### TEXTE CHOISI
M.L. Trau, « La ballade du Niagara », 1931.

Titre Original : « The Falls », 2004.

Le thème de la capitulation pourrait servir de guide à travers le roman? Mais entrons d’abord.
La « table » souligne fortement une division en trois parties:
1ère partie: VOYAGE DE NOCES
2ème partie: MARIAGE
3ème : FAMILLE
Et un épilogue: IN MEMORIAM:DIRK BURNABY 21 SEPTEMBRE 1978

Tout paraît en ordre dans le meilleur des romans familiaux types, à ceci près qu’on a rarement placé un mariage après le voyage de noces : dans ce qui ressemble a priori à l’accomplissement du rêve américain par un héros mémorable, sur fond de cliché touristique – les chutes du Niagara – et de prospérité triomphante – les années 50 -, c’est une dissonance intrigante.

Le chapitre I.1, « Le témoignage du gardien », nous plonge d’emblée dans l’horreur: celle qu’éprouve le vieux gardien des Chutes après avoir assisté sans pouvoir l’empêcher à un suicide de trop dans ce « chaos de cauchemar ». « On s’use, dit-il. On voit trop de choses. Chaque respiration fait mal. » (p. 19 ) « Dieu merci, ce sera le dernier. »

« La mariée » (I,2), Ariah Erskine née Littrell, mariée depuis vingt et une heures, trouve à son réveil le mot d’adieu de son mari Gilbert, puis, mariée depuis vingt huit heures, apprend qu’un homme s’est jeté dans les chutes. Elle sait, se juge sans hésiter punie, damnée par un Dieu cruel, mais sans parvenir à croire, sa fierté l’en empêchait (p.22).

D’elle aussi, il est dit qu’elle en a trop vu (p.21). Mais pour échapper à l’humiliation de se réveiller veuve après une nuit de noces noyée dans l’alcool, une nuit de dégoût ravalé, aussi dénuée d’amour que son mariage tardif à 29 ans, arrangé par son révérend de père avec un jeune révérend de 27 ans, elle refuse de capituler : elle attendra qu’on retrouve le corps avant de s’avouer vaincue, elle ne parlera jamais du mot laissé par son mari (qu’on lit p.39) – mari dont on devine (I,3) qu’il aimait son ami Douglas -, elle deviendra « la Veuve blanche des Chutes » dont parlent tous les journaux, la femme rousse refusant l’aide de quiconque et surtout de sa famille, refusant d’être écartée des recherches (I,4), une dame (p.79) pour Clyde Colborne, le riche et volage patron de l’hôtel bien embarrassé par cette mauvaise publicité, et, pour son ami Dirk Burnaby, – le Conciliateur (p.80) comme l’appellent tous ces riches amis -, que Colborne appelle à l’aide – une surprise, à mille lieues de la femme en pleurs qu’il s’était attendu à rencontrer, et beaucoup plus intéressante (p. 86), un coup de foudre comme il est dit que cela ne fut pas (p.85). Il la suit et la protège fermement et discrètement, y compris de ses parents et beaux-parents, pendant sa longue veille (I,5) d’une semaine, impressionné par sa volonté comme par son absence à tout ce qui n’est pas son obsession, même à lui.

### DONNÉES À TRAITER

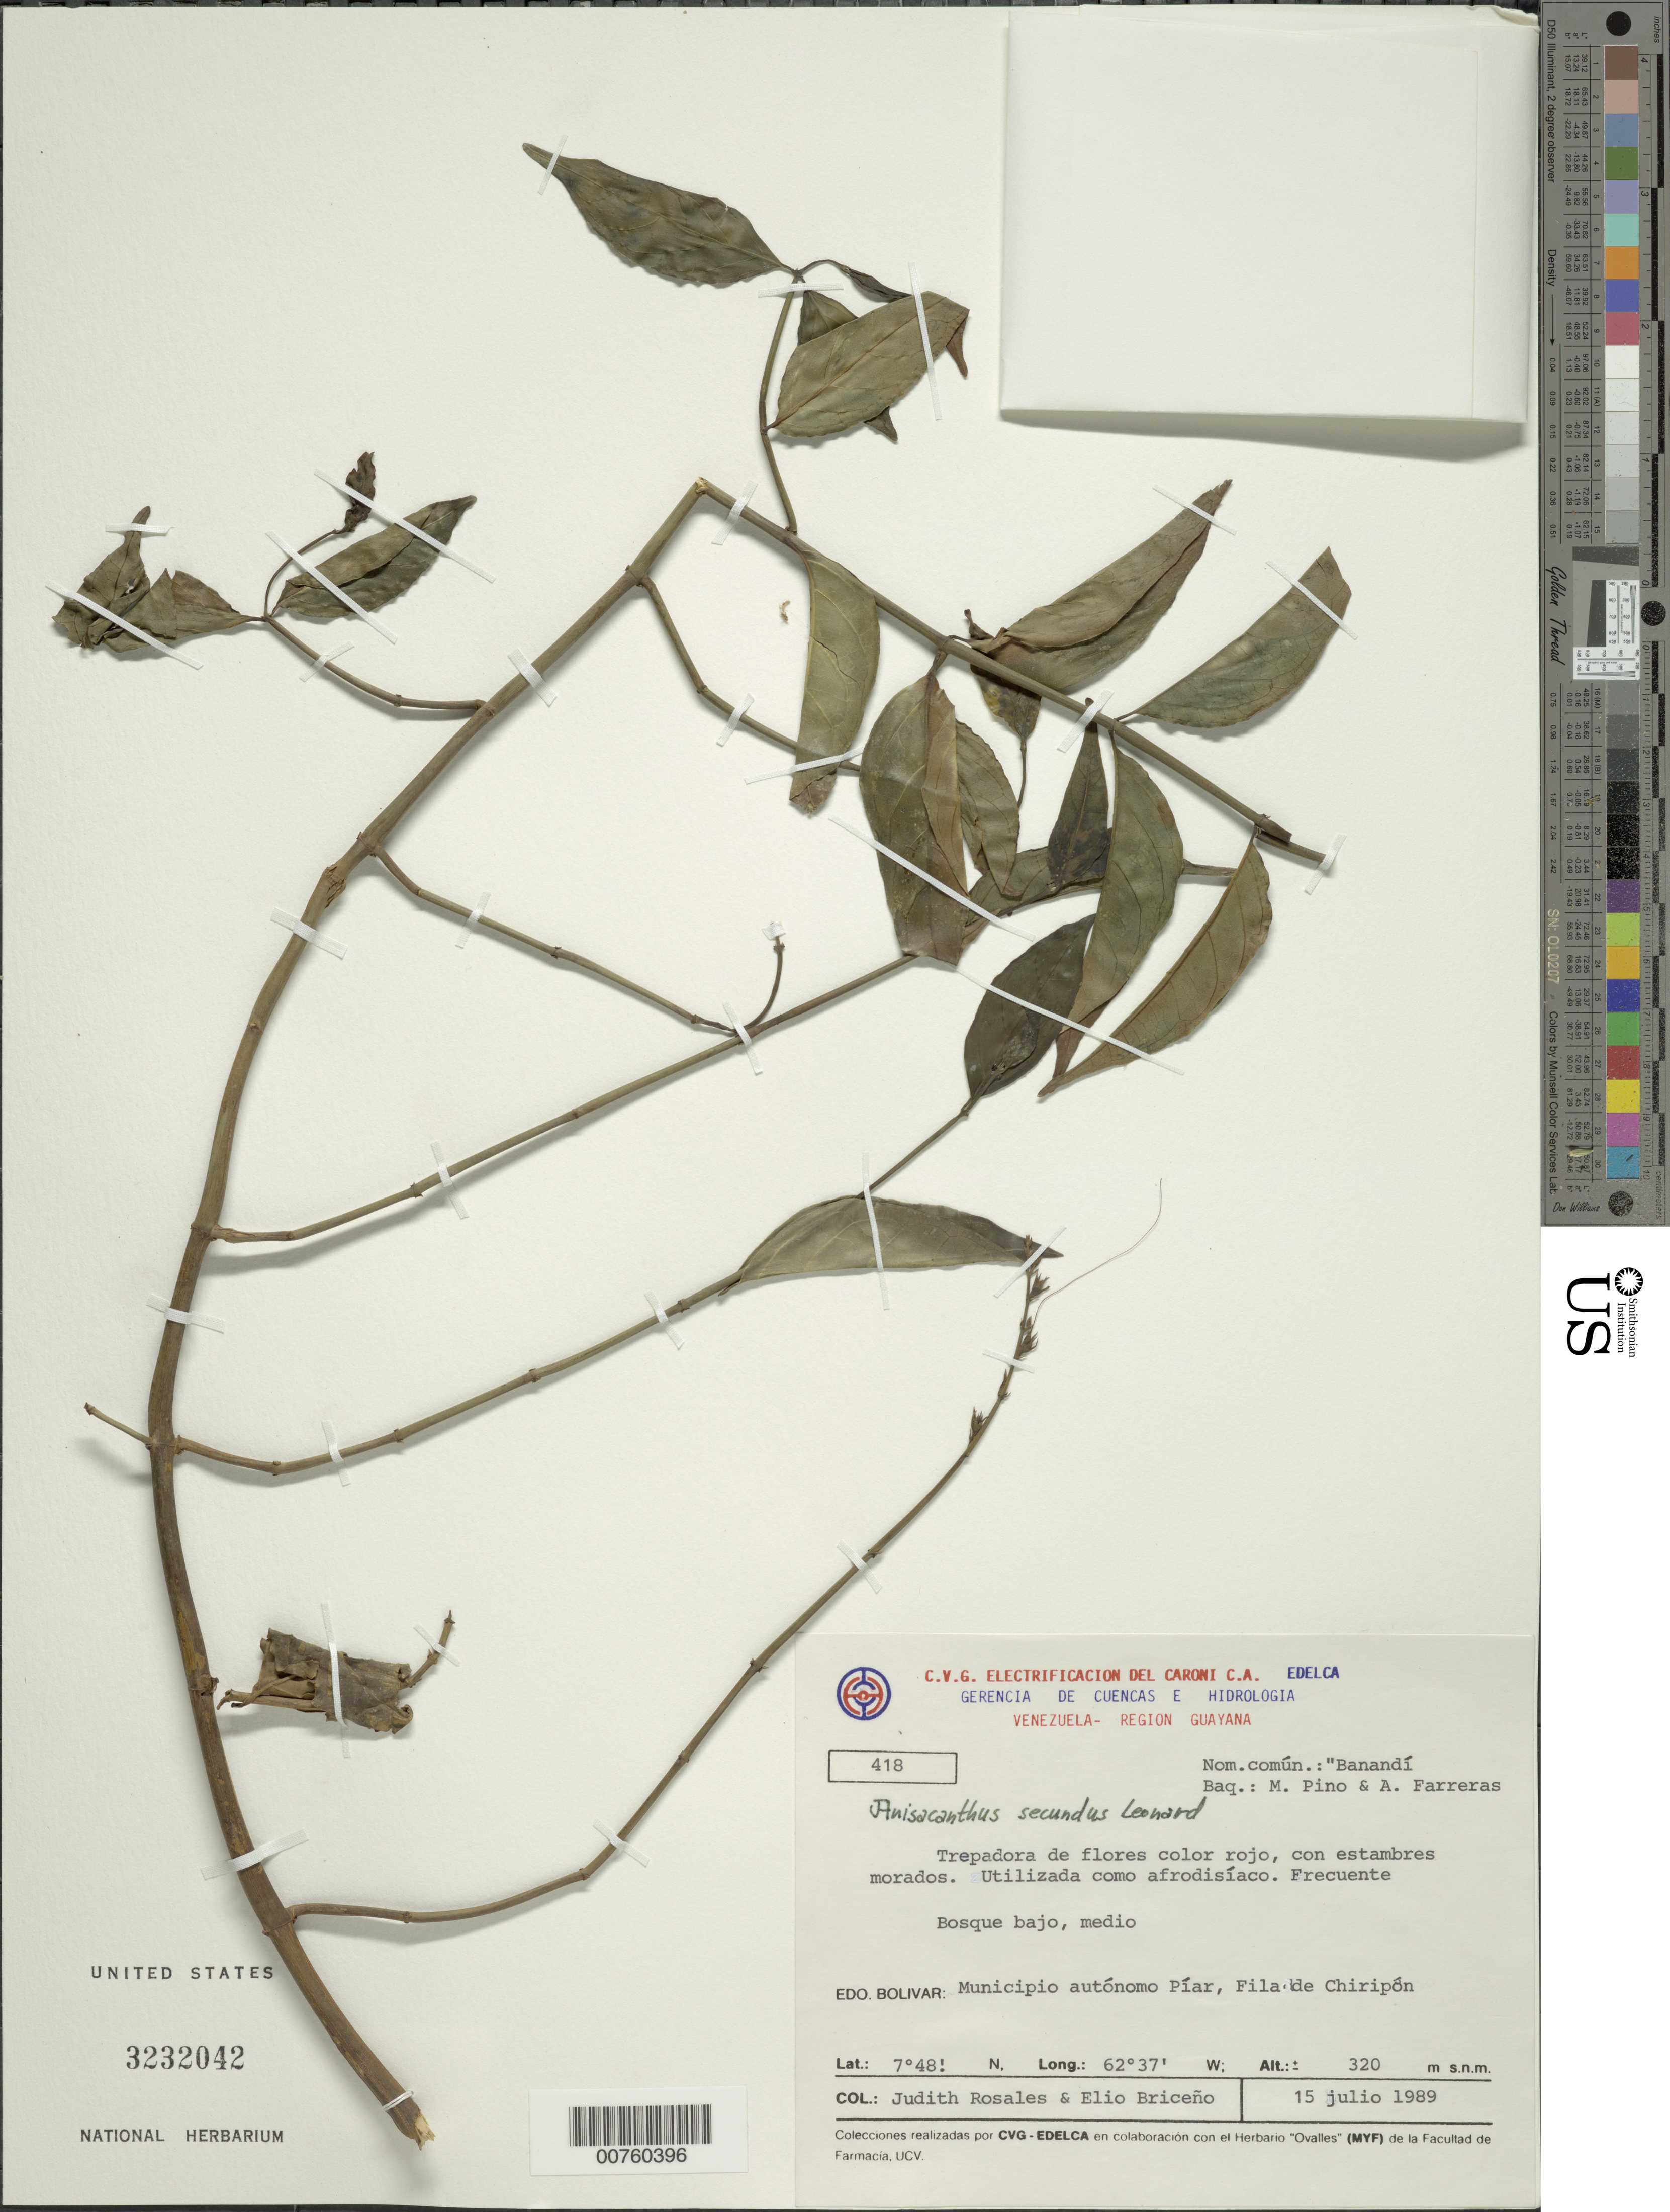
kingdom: Plantae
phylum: Tracheophyta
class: Magnoliopsida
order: Lamiales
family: Acanthaceae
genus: Anisacanthus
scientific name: Anisacanthus secundus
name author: Leonard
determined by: Wasshausen, Dieter C., (BOT), Smithsonian Institution - National Museum of Natural History (UNITED STATES)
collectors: J. Rosales & E. Briceño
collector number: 418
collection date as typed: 15-Jul-89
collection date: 1989-07-15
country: Venezuela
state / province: Bolívar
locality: Mun. Autónomo Píar, Fila de Chiripón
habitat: Bosque bajo, medio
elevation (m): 320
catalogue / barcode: US 3232042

### SÉRIE DE CONSIGNES
a) Extrayez tel quel le passage du texte choisi qui commence à « Tout paraît en » et se termine à « une dissonance intrigante. ».
b) Repérez dans les entrées toutes les lignes où figure le mot « date », puis recopiez-les, s'il vous plaît.

### CORRIGÉ
a)
Tout paraît en ordre dans le meilleur des romans familiaux types, à ceci près qu’on a rarement placé un mariage après le voyage de noces : dans ce qui ressemble a priori à l’accomplissement du rêve américain par un héros mémorable, sur fond de cliché touristique – les chutes du Niagara – et de prospérité triomphante – les années 50 -, c’est une dissonance intrigante.

b)
collection date as typed: 15-Jul-89
collection date: 1989-07-15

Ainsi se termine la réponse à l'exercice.